TDH has completed an Advanced Planning Document containing a programmatic and financial feasibility study, and has received conditional approval from USDA. A Request for Proposals (RFP) was released in 1999 with the State of New Mexico to hire a contractor to develop a system and conduct a pilot project. There were no responses to this RFP. After working with the vendor community, Texas and New Mexico have issued a joint RFO for a card integrator. The revised proposal was released in June, 2000.

TDH believes EBT will significantly improve delivery of services (food benefits). TDH also plans to include other non-food information, such as immunization records, on the card so this information can be shared with other providers.

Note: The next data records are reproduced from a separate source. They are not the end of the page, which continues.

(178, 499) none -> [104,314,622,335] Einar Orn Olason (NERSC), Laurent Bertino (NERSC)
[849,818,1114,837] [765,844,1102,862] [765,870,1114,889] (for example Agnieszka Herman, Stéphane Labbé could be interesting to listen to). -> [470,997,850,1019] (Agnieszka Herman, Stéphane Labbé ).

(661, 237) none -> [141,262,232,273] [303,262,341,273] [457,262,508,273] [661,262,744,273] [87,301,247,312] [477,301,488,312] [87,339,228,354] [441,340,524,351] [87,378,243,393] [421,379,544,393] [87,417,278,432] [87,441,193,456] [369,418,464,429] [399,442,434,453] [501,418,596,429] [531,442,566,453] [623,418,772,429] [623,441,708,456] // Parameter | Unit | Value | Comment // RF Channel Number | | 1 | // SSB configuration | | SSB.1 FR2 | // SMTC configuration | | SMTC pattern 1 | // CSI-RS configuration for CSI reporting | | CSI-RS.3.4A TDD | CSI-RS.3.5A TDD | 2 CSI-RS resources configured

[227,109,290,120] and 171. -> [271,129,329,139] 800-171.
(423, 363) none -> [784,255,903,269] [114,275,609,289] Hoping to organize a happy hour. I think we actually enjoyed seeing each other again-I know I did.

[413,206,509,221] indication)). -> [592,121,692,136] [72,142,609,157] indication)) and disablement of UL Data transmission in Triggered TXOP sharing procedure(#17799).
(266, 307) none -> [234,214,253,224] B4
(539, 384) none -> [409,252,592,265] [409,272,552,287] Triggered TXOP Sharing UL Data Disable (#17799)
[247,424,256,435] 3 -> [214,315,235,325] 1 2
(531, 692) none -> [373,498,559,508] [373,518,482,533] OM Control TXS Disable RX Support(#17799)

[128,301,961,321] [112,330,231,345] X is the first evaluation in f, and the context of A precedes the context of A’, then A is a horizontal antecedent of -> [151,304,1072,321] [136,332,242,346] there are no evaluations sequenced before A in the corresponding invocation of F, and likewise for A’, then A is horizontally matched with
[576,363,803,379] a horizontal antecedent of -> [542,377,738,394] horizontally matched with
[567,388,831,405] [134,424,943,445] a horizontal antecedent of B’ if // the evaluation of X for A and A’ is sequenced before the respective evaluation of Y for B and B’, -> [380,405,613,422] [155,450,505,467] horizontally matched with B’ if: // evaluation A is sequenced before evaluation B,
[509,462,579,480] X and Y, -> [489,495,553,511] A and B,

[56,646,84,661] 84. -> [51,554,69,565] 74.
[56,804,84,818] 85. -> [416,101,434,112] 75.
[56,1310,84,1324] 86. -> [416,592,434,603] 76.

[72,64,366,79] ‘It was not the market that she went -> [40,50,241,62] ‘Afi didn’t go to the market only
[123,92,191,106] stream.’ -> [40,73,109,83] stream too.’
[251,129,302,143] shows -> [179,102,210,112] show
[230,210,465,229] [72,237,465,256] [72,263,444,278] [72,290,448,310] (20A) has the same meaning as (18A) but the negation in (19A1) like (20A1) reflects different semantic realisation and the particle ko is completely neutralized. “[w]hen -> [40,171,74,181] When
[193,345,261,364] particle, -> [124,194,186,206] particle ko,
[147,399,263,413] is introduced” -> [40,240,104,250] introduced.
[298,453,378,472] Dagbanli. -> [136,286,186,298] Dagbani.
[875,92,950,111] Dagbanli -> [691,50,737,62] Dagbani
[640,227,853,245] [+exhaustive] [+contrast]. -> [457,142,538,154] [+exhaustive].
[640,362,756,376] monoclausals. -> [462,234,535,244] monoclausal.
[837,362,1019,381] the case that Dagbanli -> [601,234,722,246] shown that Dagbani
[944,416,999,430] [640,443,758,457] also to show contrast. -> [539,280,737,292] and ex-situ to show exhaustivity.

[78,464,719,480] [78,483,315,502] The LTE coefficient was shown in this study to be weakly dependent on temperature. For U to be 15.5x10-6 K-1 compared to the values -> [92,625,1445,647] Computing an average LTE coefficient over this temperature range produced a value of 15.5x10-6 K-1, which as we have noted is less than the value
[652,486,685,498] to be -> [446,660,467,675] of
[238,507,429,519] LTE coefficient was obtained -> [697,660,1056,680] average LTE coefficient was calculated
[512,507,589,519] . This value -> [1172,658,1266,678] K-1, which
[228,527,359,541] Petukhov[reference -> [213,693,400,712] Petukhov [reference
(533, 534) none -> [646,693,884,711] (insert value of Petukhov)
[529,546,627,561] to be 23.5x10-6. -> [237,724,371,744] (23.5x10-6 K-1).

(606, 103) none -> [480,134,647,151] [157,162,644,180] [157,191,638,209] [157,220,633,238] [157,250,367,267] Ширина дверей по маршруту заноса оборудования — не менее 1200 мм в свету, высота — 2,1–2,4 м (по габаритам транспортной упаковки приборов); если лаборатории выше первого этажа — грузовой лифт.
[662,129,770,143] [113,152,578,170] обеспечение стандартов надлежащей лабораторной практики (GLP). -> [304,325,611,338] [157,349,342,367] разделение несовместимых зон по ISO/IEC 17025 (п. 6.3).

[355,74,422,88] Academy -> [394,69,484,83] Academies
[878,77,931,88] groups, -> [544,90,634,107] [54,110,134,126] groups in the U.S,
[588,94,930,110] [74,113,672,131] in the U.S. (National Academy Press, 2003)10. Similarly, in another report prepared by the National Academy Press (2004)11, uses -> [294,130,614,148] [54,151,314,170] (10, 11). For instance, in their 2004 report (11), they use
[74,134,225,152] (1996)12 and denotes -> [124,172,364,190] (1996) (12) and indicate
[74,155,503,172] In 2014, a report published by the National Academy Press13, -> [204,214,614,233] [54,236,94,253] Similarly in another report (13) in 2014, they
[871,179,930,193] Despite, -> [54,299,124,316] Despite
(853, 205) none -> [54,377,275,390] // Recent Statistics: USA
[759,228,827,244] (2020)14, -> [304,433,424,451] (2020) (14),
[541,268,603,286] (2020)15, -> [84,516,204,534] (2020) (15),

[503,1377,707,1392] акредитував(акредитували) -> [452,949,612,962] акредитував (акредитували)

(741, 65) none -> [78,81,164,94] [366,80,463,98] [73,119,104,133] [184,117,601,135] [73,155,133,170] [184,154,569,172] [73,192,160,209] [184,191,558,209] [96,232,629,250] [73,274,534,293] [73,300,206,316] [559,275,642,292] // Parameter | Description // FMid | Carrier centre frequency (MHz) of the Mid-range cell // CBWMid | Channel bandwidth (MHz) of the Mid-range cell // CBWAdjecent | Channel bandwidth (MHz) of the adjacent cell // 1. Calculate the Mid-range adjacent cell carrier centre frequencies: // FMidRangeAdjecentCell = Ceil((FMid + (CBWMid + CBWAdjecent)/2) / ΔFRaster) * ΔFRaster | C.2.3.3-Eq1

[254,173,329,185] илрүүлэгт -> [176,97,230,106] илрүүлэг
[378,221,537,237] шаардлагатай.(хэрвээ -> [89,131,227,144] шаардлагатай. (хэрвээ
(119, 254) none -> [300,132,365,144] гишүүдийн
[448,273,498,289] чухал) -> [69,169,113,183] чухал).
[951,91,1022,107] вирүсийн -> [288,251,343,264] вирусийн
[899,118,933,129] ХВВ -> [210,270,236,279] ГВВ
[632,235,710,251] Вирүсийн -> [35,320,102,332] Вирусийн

4. Issues to consider related to an EBT/ESD System (not prioritized):

  • Retail grocers have expressed a preference for a single system for WIC and Food Stamps. Large chains also prefer an integrated system, rather than stand-alone or stand-beside. TDH believes an integrated system would make it easier to break even on costs.
  • The imperative in implementing WIC EBT is to not do anything to interfere with Food Stamps and TANF.
  • There appears to be little communication within USDA between the WIC and Food Stamp offices. (TDH believes this communication may be better at the USDA Regional level).
  • Privacy may continue to be an issue (for example, the concern that grocers may access sensitive client immunization data). This must be addressed with proper card security design, but it may take time for cardholders to feel comfortable.
  • The replacement rate and cost of replacement for cards will be studied during pilot.
  • The current paper based system is difficult for many potential participants to use. Some may feel it's not worth the effort. TDH believes card based EBT will improve the quality of service delivery.
  • About 20% of the people on WIC are also on Food Stamps. Virtually all WIC retailers also deliver Food Stamps, but many Food Stamps retailers do not deliver WIC.
  • WIC will provide hybrid cards for WIC recipients already receiving Food Stamps. These cards will carry both WIC and Food Stamps authorization.
  • WIC does not have the "cost neutrality" provision that Food Stamp does, but has a finite amount of NSA funds. TDH believes WIC EBT may require some investment by retailers for some part of the equipment, software, or training. WIC will pick up part of the cost for the transition from the voucher system to EBT. TDH believes the current system is expensive for retailers (e.g., the cost of the "float" on outstanding voucher reimbursements) and warrants an investment on the part of TDH.
  • With Food Stamps, stores seldom incur a loss on a transaction. This does, however, sometimes occur with WIC. EBT will reduce or eliminate the incidence of that.
  • WIC does not have specific regulatory language governing EBT, other than a general policy that it is allowed.
  • The cost of replacing hybrid WIC cards will be higher than that of the current Lone Star card.
  • Converting to EBT is not seen as a way to increase the number of retailers participating in WIC. WIC sees value in limiting the number of stores and feels it does not pose a barrier to participation. Retailer eligibility criteria are more strict than for Food Stamps.

5. General Comments:

  • Within TDH, WIC is considered a "done deal" for EBT. It is TDH's first step in ESD planning, with nothing else definite beyond it. However, the agency is working on a Service Delivery Initiative (SDI), and if the WIC EBT/ESD pilot is successful, then the groundwork will have been laid to add more service programs to the card.
  • TDH has worked with the EBT task force to develop a coordination plan with Food Stamps with an emphasis on insuring that clients on both programs can use one card.